Y una tarde de invierno, de esas en las que ves con claridad que las farolas se están encendiendo demasiado temprano porque el sol se ha ido demasiado rápido y eso es el invierno y, coño, hace frío, bajando la calle de camino a un mandado, sin venir a cuento de nada me dije, pero qué puñeta importará si césped o hierba. ¿Qué haces, Javier? Me dije, ¿qué haces? ¿A qué tanto rollo con la hierba y el césped?


¿Qué significa todo esto?


-Sí, Javier, ¿de qué estás hablando?

-Sí, eso, ¿no será otra de tus famosas turras al pedo?

-¡Callad, cerdos! (chasquea el látigo y los fustiga) ¿O no es acaso esta mi película? ¡Buscad pues la trama en los basureros de otro, zorras pacatas! (ruge al fondo el parque con un fuerte olor a metal y lluvia, a queroseno).


La verdad es que del poema no me acuerdo y solamente creo que al final me decidí por el sustantivo “hierba”. Y digo sustantivo porque fue en aquella calle y a esa hora crepuscular y fría de camino a un mandado, que me di cuenta por segunda vez en mi vida de que toda aquella lucha era con las palabras, no con las cosas, y que por lo tanto el combate se jugaba en otro terreno y con otras reglas, muy extrañas, muy diferentes incluso de la misma definición de “regla”.


No supuso alivio alguno, en todo caso, aquella resolución. No fue un descubrimiento ni la forja de un plan.

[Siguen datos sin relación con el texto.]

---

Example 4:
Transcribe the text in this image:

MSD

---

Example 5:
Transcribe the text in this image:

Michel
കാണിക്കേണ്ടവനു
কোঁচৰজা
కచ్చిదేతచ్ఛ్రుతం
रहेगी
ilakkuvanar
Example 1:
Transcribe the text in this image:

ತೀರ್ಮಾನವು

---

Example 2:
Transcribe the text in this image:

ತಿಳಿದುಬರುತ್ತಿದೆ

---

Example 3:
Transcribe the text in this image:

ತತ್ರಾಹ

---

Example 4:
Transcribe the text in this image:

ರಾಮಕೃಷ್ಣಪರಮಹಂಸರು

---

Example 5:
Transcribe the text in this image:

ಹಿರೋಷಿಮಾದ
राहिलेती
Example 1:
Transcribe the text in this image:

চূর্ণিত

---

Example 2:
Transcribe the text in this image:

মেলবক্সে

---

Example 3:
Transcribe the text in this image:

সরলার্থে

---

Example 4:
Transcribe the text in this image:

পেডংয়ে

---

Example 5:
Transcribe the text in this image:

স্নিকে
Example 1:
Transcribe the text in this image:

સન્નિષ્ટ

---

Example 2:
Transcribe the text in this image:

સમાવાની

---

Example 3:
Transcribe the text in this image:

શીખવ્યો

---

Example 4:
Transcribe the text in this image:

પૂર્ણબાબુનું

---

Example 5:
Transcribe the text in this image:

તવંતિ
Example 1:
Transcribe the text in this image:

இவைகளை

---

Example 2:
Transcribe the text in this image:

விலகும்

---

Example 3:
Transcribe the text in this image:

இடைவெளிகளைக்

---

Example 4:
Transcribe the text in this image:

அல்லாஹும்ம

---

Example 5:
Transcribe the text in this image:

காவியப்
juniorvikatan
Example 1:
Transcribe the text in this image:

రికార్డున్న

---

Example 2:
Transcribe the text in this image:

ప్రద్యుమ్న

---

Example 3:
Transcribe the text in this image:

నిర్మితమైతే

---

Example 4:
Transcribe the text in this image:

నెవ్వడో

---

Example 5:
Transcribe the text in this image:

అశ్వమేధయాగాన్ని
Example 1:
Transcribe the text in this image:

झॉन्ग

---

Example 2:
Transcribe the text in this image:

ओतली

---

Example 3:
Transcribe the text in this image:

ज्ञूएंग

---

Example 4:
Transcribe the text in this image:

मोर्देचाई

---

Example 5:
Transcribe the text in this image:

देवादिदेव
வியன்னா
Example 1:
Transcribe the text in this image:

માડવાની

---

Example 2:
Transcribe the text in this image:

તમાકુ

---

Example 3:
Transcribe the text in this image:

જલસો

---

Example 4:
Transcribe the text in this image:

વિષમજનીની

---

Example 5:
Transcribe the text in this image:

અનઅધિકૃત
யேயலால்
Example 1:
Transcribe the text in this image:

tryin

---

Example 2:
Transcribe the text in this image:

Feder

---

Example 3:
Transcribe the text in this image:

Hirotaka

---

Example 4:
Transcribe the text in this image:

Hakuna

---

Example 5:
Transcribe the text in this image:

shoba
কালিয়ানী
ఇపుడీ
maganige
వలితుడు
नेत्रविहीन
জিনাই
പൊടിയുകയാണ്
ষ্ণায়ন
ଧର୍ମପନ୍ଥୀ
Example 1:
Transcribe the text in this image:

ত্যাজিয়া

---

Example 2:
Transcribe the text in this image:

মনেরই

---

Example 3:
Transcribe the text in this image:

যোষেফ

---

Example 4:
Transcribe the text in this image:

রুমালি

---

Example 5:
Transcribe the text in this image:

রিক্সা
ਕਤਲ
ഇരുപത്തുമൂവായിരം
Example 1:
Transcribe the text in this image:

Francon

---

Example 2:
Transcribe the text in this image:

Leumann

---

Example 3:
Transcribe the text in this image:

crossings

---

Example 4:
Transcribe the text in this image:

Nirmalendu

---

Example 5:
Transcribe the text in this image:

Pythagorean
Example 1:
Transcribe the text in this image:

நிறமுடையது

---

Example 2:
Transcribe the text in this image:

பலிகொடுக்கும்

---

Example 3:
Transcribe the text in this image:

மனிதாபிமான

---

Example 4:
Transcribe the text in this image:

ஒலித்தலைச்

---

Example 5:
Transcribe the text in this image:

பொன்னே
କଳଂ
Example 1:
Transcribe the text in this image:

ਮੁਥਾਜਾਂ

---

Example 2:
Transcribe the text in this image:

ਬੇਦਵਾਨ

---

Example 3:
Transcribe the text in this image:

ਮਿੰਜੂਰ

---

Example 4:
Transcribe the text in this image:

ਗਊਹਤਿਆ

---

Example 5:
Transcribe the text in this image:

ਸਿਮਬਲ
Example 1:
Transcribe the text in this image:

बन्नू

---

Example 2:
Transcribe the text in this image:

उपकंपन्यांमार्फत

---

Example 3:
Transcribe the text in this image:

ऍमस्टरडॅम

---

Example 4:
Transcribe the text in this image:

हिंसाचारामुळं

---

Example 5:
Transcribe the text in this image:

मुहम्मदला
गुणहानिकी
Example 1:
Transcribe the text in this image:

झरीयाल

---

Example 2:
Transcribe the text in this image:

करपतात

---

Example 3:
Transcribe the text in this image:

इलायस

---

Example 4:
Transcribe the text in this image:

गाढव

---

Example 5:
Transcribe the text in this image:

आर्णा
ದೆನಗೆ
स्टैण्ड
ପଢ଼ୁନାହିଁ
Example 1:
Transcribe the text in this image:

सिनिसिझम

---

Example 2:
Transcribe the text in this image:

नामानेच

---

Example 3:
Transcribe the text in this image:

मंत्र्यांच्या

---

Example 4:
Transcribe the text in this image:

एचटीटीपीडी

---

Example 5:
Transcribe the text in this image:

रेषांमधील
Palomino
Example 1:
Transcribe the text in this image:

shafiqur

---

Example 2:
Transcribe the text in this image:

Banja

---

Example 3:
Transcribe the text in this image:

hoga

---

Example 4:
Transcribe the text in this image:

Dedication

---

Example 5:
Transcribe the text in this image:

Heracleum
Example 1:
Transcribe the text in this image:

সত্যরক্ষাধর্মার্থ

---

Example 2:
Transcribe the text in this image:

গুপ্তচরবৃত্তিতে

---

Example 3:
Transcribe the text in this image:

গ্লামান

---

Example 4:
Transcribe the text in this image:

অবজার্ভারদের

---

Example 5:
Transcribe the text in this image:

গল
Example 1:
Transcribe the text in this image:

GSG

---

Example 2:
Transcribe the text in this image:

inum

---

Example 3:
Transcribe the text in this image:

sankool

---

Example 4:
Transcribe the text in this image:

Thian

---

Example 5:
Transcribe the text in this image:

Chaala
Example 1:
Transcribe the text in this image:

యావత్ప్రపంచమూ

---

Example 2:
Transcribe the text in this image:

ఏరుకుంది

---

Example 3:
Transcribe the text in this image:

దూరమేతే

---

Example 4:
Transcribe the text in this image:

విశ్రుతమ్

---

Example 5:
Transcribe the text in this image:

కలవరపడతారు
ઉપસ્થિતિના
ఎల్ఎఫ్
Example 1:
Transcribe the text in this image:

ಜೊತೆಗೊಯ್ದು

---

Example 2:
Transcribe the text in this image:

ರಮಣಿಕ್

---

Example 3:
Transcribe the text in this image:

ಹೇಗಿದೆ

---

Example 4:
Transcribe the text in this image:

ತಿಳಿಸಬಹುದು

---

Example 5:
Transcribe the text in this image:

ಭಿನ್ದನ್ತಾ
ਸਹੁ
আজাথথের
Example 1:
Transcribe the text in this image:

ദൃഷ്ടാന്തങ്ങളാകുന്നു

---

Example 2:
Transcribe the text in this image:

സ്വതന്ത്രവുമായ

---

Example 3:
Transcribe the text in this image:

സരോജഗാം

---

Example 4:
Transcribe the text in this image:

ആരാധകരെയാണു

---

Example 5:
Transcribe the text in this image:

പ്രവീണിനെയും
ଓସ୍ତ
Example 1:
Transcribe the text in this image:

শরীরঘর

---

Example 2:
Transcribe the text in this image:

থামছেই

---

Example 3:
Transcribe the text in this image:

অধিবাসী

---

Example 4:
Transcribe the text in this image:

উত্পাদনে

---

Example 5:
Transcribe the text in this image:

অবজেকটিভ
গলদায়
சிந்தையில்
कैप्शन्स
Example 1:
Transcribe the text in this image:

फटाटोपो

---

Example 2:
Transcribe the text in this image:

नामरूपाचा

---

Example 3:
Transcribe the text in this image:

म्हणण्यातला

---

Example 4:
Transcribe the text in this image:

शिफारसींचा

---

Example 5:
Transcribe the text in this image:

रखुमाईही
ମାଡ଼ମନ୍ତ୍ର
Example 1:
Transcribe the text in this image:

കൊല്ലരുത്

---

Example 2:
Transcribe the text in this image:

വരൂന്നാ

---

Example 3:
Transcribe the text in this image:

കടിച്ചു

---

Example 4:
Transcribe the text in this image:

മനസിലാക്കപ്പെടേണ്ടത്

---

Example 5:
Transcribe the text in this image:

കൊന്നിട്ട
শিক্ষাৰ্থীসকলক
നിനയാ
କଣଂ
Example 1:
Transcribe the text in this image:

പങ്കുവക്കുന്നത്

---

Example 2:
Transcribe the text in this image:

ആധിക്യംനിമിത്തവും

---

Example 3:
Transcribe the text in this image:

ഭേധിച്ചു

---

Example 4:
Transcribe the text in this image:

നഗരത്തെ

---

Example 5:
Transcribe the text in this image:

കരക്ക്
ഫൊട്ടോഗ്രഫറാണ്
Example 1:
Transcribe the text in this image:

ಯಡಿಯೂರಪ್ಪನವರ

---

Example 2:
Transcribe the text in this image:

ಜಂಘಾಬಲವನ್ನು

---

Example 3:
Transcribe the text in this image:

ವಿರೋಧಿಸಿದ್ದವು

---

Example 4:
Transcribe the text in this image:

No hubo revelación , no hubo victoria, no hubo ni nadie ni na, tan solo una ligera voluntad, igual que la corriente de aire que se filtra por la ventana mal cerrada.


Por lo demás, el parque sigue ahí, como una corriente de aire también o cualquier otra cosa en la vida, el silbido de esa corriente, un silbido casi secreto, como el de las palabras que nos importan, bueno, cualquier otra cosa, nada más que eso, sí, la vida.


“En el camino que sube de la fuente, una madre se ha detenido de golpe sin que hubiera pasado nada. Se ha llevado la mano a la boca, se ha dado la vuelta y ha desaparecido corriendo camino abajo y luego entre los arbustos, dejando atrás el cochecito de bebé y a una niña rubita que, al encontrarse sola, comenzó a entretenerse con las hormigas de la linde, las empujaba con el dedo, intentaba llevárselas a la boca”.